## EXERCISE BRIEF
Produce the listing below again, exactly as shown.

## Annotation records
━━━━━━━━

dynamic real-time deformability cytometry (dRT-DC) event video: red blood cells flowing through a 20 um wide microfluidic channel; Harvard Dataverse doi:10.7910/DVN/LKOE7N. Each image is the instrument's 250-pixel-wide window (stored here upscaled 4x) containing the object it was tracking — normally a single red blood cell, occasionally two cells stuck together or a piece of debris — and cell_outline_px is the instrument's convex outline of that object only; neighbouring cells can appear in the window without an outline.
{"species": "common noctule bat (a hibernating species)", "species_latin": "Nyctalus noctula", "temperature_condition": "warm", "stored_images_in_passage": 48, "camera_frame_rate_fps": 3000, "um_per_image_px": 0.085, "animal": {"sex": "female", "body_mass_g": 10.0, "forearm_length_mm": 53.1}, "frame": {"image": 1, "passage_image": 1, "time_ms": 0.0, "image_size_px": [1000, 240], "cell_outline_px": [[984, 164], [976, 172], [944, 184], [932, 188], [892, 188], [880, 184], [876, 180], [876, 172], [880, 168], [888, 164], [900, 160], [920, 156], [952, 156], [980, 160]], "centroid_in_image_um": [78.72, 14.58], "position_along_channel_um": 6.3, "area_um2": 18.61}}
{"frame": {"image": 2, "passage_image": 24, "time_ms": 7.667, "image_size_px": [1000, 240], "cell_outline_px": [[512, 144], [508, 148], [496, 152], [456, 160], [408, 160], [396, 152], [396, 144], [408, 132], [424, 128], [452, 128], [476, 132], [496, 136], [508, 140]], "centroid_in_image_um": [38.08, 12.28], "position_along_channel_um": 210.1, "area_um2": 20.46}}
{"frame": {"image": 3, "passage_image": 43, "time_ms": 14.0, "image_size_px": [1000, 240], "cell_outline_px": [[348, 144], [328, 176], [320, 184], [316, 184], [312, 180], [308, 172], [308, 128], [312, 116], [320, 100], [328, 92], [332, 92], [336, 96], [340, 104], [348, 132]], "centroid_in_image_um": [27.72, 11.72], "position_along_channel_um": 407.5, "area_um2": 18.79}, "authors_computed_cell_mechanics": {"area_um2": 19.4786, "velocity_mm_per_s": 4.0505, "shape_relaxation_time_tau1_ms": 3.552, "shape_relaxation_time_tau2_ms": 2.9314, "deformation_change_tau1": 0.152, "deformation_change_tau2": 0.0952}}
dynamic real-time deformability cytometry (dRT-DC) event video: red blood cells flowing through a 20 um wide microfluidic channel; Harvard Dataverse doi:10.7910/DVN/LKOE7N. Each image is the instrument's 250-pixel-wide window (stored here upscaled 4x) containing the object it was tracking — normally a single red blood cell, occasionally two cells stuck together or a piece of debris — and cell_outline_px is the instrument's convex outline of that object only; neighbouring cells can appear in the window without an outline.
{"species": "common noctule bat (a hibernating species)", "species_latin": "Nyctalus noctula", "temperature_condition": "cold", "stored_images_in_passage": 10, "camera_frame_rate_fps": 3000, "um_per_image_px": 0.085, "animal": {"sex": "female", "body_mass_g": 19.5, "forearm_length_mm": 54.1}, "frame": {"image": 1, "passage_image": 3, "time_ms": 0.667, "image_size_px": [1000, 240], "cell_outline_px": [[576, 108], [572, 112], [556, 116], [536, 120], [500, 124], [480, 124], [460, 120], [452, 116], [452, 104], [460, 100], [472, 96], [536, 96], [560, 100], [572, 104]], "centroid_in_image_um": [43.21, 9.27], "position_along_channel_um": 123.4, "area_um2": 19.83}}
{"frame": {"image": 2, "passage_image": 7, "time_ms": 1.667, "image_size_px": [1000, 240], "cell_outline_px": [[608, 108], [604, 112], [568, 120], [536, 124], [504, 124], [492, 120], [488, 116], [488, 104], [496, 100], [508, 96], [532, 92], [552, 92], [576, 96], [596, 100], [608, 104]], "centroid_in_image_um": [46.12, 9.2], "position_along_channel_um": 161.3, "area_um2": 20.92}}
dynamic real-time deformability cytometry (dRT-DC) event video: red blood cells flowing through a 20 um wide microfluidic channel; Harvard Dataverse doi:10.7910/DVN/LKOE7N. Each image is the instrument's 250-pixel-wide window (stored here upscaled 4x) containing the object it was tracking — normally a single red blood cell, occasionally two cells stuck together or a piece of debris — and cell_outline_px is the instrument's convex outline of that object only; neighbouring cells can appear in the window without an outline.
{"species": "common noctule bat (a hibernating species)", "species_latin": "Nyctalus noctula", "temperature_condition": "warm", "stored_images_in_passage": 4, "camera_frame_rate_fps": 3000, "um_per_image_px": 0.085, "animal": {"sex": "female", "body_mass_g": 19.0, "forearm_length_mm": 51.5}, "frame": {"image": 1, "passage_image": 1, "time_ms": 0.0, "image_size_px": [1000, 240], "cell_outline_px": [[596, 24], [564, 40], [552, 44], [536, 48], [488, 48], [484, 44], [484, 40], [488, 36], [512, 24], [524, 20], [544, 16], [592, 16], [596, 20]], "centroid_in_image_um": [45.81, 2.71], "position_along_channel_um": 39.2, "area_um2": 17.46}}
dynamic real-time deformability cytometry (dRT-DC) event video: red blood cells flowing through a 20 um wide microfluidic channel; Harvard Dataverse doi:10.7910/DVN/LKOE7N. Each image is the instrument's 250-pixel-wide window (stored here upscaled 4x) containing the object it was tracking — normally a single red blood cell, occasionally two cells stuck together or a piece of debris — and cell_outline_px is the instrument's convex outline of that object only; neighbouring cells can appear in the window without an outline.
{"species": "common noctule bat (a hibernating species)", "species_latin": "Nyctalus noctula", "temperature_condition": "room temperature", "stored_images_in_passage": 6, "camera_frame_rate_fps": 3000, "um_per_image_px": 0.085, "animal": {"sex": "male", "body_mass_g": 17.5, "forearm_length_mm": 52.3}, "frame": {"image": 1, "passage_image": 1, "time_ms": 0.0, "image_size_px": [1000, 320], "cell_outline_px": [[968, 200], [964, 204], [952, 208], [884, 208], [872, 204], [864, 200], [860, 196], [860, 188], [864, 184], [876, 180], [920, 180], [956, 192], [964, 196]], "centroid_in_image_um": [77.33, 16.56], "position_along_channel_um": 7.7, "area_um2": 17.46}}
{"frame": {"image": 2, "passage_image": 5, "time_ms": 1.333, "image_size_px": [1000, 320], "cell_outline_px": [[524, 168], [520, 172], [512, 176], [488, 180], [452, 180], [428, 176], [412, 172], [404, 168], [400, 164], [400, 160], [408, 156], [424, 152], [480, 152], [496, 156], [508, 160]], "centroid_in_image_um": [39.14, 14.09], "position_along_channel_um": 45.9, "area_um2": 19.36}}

━━━━━━━━

## SOLUTION
dynamic real-time deformability cytometry (dRT-DC) event video: red blood cells flowing through a 20 um wide microfluidic channel; Harvard Dataverse doi:10.7910/DVN/LKOE7N. Each image is the instrument's 250-pixel-wide window (stored here upscaled 4x) containing the object it was tracking — normally a single red blood cell, occasionally two cells stuck together or a piece of debris — and cell_outline_px is the instrument's convex outline of that object only; neighbouring cells can appear in the window without an outline.
{"species": "common noctule bat (a hibernating species)", "species_latin": "Nyctalus noctula", "temperature_condition": "warm", "stored_images_in_passage": 48, "camera_frame_rate_fps": 3000, "um_per_image_px": 0.085, "animal": {"sex": "female", "body_mass_g": 10.0, "forearm_length_mm": 53.1}, "frame": {"image": 1, "passage_image": 1, "time_ms": 0.0, "image_size_px": [1000, 240], "cell_outline_px": [[984, 164], [976, 172], [944, 184], [932, 188], [892, 188], [880, 184], [876, 180], [876, 172], [880, 168], [888, 164], [900, 160], [920, 156], [952, 156], [980, 160]], "centroid_in_image_um": [78.72, 14.58], "position_along_channel_um": 6.3, "area_um2": 18.61}}
{"frame": {"image": 2, "passage_image": 24, "time_ms": 7.667, "image_size_px": [1000, 240], "cell_outline_px": [[512, 144], [508, 148], [496, 152], [456, 160], [408, 160], [396, 152], [396, 144], [408, 132], [424, 128], [452, 128], [476, 132], [496, 136], [508, 140]], "centroid_in_image_um": [38.08, 12.28], "position_along_channel_um": 210.1, "area_um2": 20.46}}
{"frame": {"image": 3, "passage_image": 43, "time_ms": 14.0, "image_size_px": [1000, 240], "cell_outline_px": [[348, 144], [328, 176], [320, 184], [316, 184], [312, 180], [308, 172], [308, 128], [312, 116], [320, 100], [328, 92], [332, 92], [336, 96], [340, 104], [348, 132]], "centroid_in_image_um": [27.72, 11.72], "position_along_channel_um": 407.5, "area_um2": 18.79}, "authors_computed_cell_mechanics": {"area_um2": 19.4786, "velocity_mm_per_s": 4.0505, "shape_relaxation_time_tau1_ms": 3.552, "shape_relaxation_time_tau2_ms": 2.9314, "deformation_change_tau1": 0.152, "deformation_change_tau2": 0.0952}}
dynamic real-time deformability cytometry (dRT-DC) event video: red blood cells flowing through a 20 um wide microfluidic channel; Harvard Dataverse doi:10.7910/DVN/LKOE7N. Each image is the instrument's 250-pixel-wide window (stored here upscaled 4x) containing the object it was tracking — normally a single red blood cell, occasionally two cells stuck together or a piece of debris — and cell_outline_px is the instrument's convex outline of that object only; neighbouring cells can appear in the window without an outline.
{"species": "common noctule bat (a hibernating species)", "species_latin": "Nyctalus noctula", "temperature_condition": "cold", "stored_images_in_passage": 10, "camera_frame_rate_fps": 3000, "um_per_image_px": 0.085, "animal": {"sex": "female", "body_mass_g": 19.5, "forearm_length_mm": 54.1}, "frame": {"image": 1, "passage_image": 3, "time_ms": 0.667, "image_size_px": [1000, 240], "cell_outline_px": [[576, 108], [572, 112], [556, 116], [536, 120], [500, 124], [480, 124], [460, 120], [452, 116], [452, 104], [460, 100], [472, 96], [536, 96], [560, 100], [572, 104]], "centroid_in_image_um": [43.21, 9.27], "position_along_channel_um": 123.4, "area_um2": 19.83}}
{"frame": {"image": 2, "passage_image": 7, "time_ms": 1.667, "image_size_px": [1000, 240], "cell_outline_px": [[608, 108], [604, 112], [568, 120], [536, 124], [504, 124], [492, 120], [488, 116], [488, 104], [496, 100], [508, 96], [532, 92], [552, 92], [576, 96], [596, 100], [608, 104]], "centroid_in_image_um": [46.12, 9.2], "position_along_channel_um": 161.3, "area_um2": 20.92}}
dynamic real-time deformability cytometry (dRT-DC) event video: red blood cells flowing through a 20 um wide microfluidic channel; Harvard Dataverse doi:10.7910/DVN/LKOE7N. Each image is the instrument's 250-pixel-wide window (stored here upscaled 4x) containing the object it was tracking — normally a single red blood cell, occasionally two cells stuck together or a piece of debris — and cell_outline_px is the instrument's convex outline of that object only; neighbouring cells can appear in the window without an outline.
{"species": "common noctule bat (a hibernating species)", "species_latin": "Nyctalus noctula", "temperature_condition": "warm", "stored_images_in_passage": 4, "camera_frame_rate_fps": 3000, "um_per_image_px": 0.085, "animal": {"sex": "female", "body_mass_g": 19.0, "forearm_length_mm": 51.5}, "frame": {"image": 1, "passage_image": 1, "time_ms": 0.0, "image_size_px": [1000, 240], "cell_outline_px": [[596, 24], [564, 40], [552, 44], [536, 48], [488, 48], [484, 44], [484, 40], [488, 36], [512, 24], [524, 20], [544, 16], [592, 16], [596, 20]], "centroid_in_image_um": [45.81, 2.71], "position_along_channel_um": 39.2, "area_um2": 17.46}}
dynamic real-time deformability cytometry (dRT-DC) event video: red blood cells flowing through a 20 um wide microfluidic channel; Harvard Dataverse doi:10.7910/DVN/LKOE7N. Each image is the instrument's 250-pixel-wide window (stored here upscaled 4x) containing the object it was tracking — normally a single red blood cell, occasionally two cells stuck together or a piece of debris — and cell_outline_px is the instrument's convex outline of that object only; neighbouring cells can appear in the window without an outline.
{"species": "common noctule bat (a hibernating species)", "species_latin": "Nyctalus noctula", "temperature_condition": "room temperature", "stored_images_in_passage": 6, "camera_frame_rate_fps": 3000, "um_per_image_px": 0.085, "animal": {"sex": "male", "body_mass_g": 17.5, "forearm_length_mm": 52.3}, "frame": {"image": 1, "passage_image": 1, "time_ms": 0.0, "image_size_px": [1000, 320], "cell_outline_px": [[968, 200], [964, 204], [952, 208], [884, 208], [872, 204], [864, 200], [860, 196], [860, 188], [864, 184], [876, 180], [920, 180], [956, 192], [964, 196]], "centroid_in_image_um": [77.33, 16.56], "position_along_channel_um": 7.7, "area_um2": 17.46}}
{"frame": {"image": 2, "passage_image": 5, "time_ms": 1.333, "image_size_px": [1000, 320], "cell_outline_px": [[524, 168], [520, 172], [512, 176], [488, 180], [452, 180], [428, 176], [412, 172], [404, 168], [400, 164], [400, 160], [408, 156], [424, 152], [480, 152], [496, 156], [508, 160]], "centroid_in_image_um": [39.14, 14.09], "position_along_channel_um": 45.9, "area_um2": 19.36}}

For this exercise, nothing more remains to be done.